● **Information provided**
::::::::

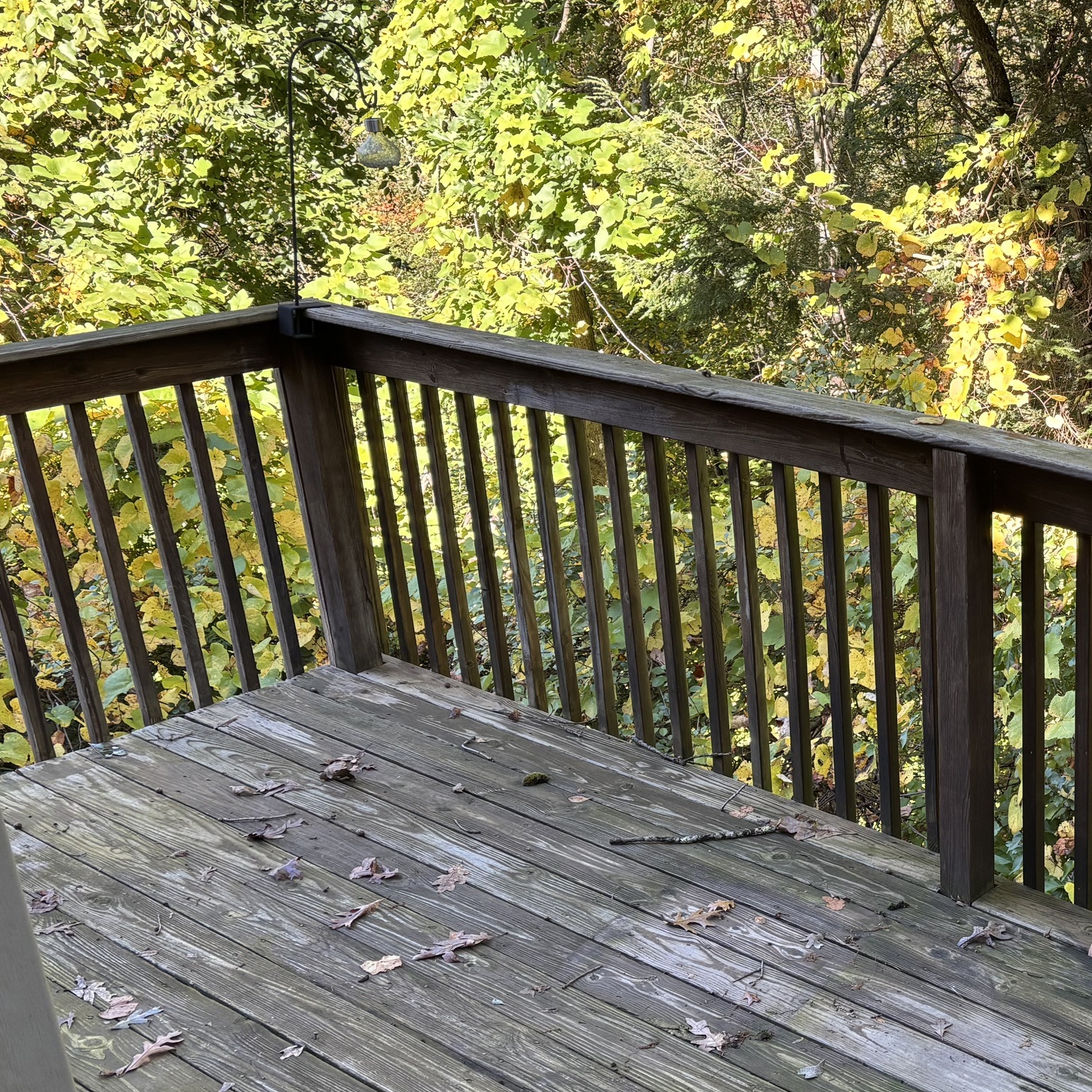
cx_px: 1037
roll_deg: +0.4
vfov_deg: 35.3
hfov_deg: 33.0
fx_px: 1713
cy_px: 612
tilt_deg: -21.8
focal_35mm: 48
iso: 40
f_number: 1.6
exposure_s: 1/152
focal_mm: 5.96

::::::::

● **Work request**
Every line of the listing above is to be retyped exactly, but the pictures are to be dropped.

● **Response below**
cx_px: 1037
roll_deg: +0.4
vfov_deg: 35.3
hfov_deg: 33.0
fx_px: 1713
cy_px: 612
tilt_deg: -21.8
focal_35mm: 48
iso: 40
f_number: 1.6
exposure_s: 1/152
focal_mm: 5.96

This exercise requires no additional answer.